= Julian Edwin Bailes Sr. =

American judge (1915–2010)

Julian Edwin Bailes Sr. (January 1915 – February 1, 2010) was an American judge. He served on Louisiana's 10th Judicial District Court from 1960 to 1972. He was reportedly the last living witness to the assassination of Huey Long.

== Early life ==
Bailes was born in Longview, Texas in January of 1915 to Ethel (née Ballard) Larry Thaddeus Bailes Sr., who owned a timber business in Shreveport, Louisiana. Bailes graduated from Natchitoches High School, Louisiana State Normal College (now Northwestern State University) and Louisiana State University School of Law in Baton Rouge, LA in 1937.

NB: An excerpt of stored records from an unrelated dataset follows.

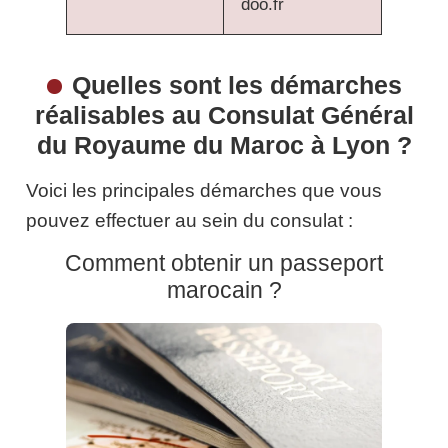
doo.fr
Quelles sont les démarches
réalisables au Consulat Général
du Royaume du Maroc à Lyon ?
Voici les principales démarches que vous
pouvez effectuer au sein du consulat :
Comment obtenir un passeport
marocain ?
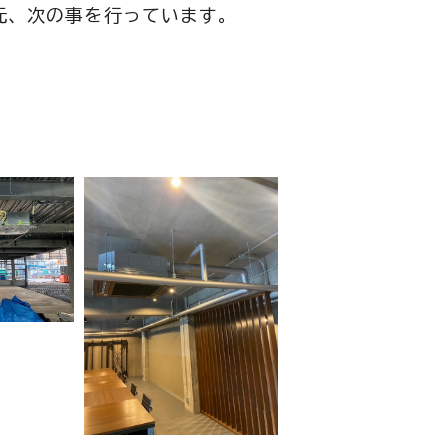
元、次の事を行っています。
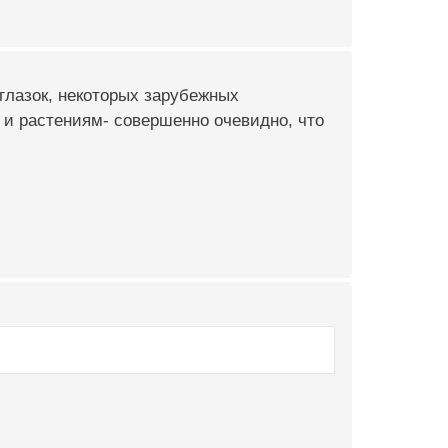
 глазок, некоторых зарубежных
 и растениям- совершенно очевидно, что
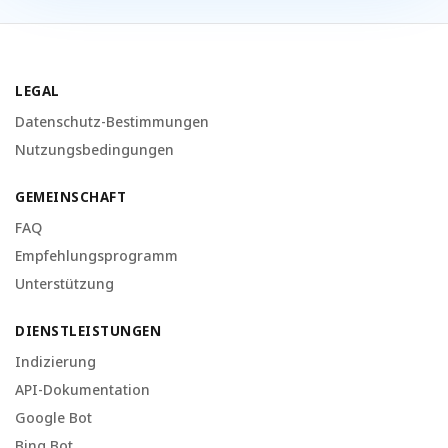
LEGAL
Datenschutz-Bestimmungen
Nutzungsbedingungen
GEMEINSCHAFT
FAQ
Empfehlungsprogramm
Unterstützung
DIENSTLEISTUNGEN
Indizierung
API-Dokumentation
Google Bot
Bing Bot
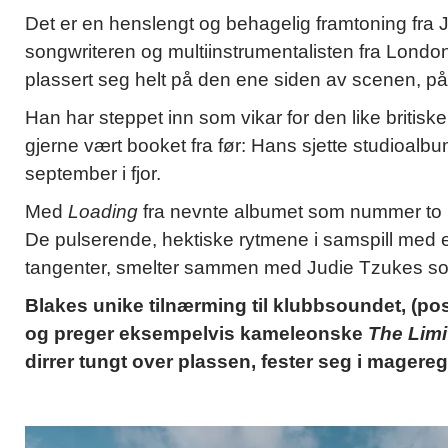
Det er en henslengt og behagelig framtoning fra
songwriteren og multiinstrumentalisten fra London
plassert seg helt på den ene siden av scenen, på 
Han har steppet inn som vikar for den like briti
gjerne vært booket fra før: Hans sjette studioalb
september i fjor.
Med
Loading
fra nevnte albumet som nummer to ut
De pulserende, hektiske rytmene i samspill med 
tangenter, smelter sammen med Judie Tzukes sof
Blakes unike tilnærming til klubbsoundet, (post
og preger eksempelvis kameleonske
The Limi
dirrer tungt over plassen, fester seg i magereg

While attending the Louisiana State University School of Law, Bailes worked part-time as an elevator operator at the Louisiana State Capitol in Baton Rouge. He was on-duty there and present on September 8, 1935 when Carl Weiss gunned down Huey Pierce Long Jr, a United States Senator and former Louisiana governor.

=== Military service ===
After admission to the Louisiana State Bar, Bailes set up his law practice in Natchitoches, LA in 1937. He married Georgia Gretchen Butler in September 1938, who died in childbirth the following year. In 1942, Bailes joined the U.S. Army and commanded a rifle company in the 255th Regiment of the 63rd Infantry Division, Seventh United States Army at the Battle of Bulge and was twice-wounded in action. After the war, Bailes returned to his private law practice in Natchitoches, Louisiana, and re-married in 1946 to Nell Sandefur.

== Judicial tenure ==

In 1948, Bailes ran as a Democrat and won the election for Natchitoches City Judge. He was reelected in 1954. In 1960, Bailes was elected to Louisiana’s 10th Judicial District and re-elected until his retirement from the bench in 1972 after which the Louisiana Supreme Court appointed Bailes to senior service on the Louisiana Courts of Appeal (1st Circuit, 3rd Circuit, and 4th Circuit), and the Louisiana Supreme Court.

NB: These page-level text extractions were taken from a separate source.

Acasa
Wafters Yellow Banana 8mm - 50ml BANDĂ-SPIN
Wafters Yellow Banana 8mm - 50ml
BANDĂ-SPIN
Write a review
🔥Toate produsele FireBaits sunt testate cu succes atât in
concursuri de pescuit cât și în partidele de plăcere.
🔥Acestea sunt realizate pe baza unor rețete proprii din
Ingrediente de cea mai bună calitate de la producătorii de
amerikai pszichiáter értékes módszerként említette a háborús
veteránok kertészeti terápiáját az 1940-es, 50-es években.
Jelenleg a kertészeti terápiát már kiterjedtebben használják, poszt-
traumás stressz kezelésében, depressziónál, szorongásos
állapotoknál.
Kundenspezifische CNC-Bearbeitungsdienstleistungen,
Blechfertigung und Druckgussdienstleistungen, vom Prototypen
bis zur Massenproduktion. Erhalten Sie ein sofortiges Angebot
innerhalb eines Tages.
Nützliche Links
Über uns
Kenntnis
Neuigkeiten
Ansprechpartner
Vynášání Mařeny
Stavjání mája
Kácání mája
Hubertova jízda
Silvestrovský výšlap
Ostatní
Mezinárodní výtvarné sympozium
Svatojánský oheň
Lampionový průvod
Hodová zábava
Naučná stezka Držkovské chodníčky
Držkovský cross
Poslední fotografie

=== Notable Court Cases ===

==== Gorman v. Swaggert. ====
Televangelist Marvin Gorman brought a defamation suit in 1987 in Louisiana District Court against fellow TV preacher, Jimmy Swaggart. In his book, “Let Us Pray,” which recounts the trial over which Bailes presided, author Hunter Lundy wrote of Bailes that “he was not susceptible to political pressure from anyone.”

After a ten week trial, the jury, composed of ten women and two men, deliberated the evidence and Judge Bailes instructions for twenty-four hours before finding for Gorman and ordering Swaggert to pay him nine million dollars in damages, six hundred thousand dollars for defamation and four hundred thousand dollars for intentional infliction of emotional distress.

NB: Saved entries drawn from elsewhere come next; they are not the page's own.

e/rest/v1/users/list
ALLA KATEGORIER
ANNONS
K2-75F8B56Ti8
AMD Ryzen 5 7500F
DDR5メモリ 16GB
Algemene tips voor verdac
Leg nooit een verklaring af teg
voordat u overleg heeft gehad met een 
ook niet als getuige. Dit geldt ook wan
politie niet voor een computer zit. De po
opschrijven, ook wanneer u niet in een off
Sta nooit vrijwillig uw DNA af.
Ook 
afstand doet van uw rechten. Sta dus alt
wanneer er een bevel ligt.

==== Louisiana v. Perez. ====
Leander Perez Jr., the District Attorney for Plaquemines Parish, Louisiana and State District Judge Eugene V. Leon, Jr., of Plaquemines Parish, were indicted together by State Attorney General William Guste alleging the two men quashed a pending indictment against Perez by preemptively dismissing the grand jury. Perez faced four counts and a possible 12-year prison sentence. Perez' father was noted "Dixiecrat" segregationist and Plaquemines Parish political boss, Leander Perez. The Louisiana State Supreme Court appointed Judge Bailes to preside over the case given the extraordinary legal and political implications.

== Later life and death ==
Bailes had five children with his second wife. He was a member of Trinity Episcopal Church Episcopal Church and served as a Lay Reader, Vestryman, and Sunday School Superintendent. Bailes died in Shreveport, LA on February 1, 2010, at the age of 95, as a result of complications of a stroke. The Louisiana House of Representatives passed a resolution sponsored by Representative Rick Nowlin, recognizing the life of Judge Bailes and his contribution to the state of Louisiana.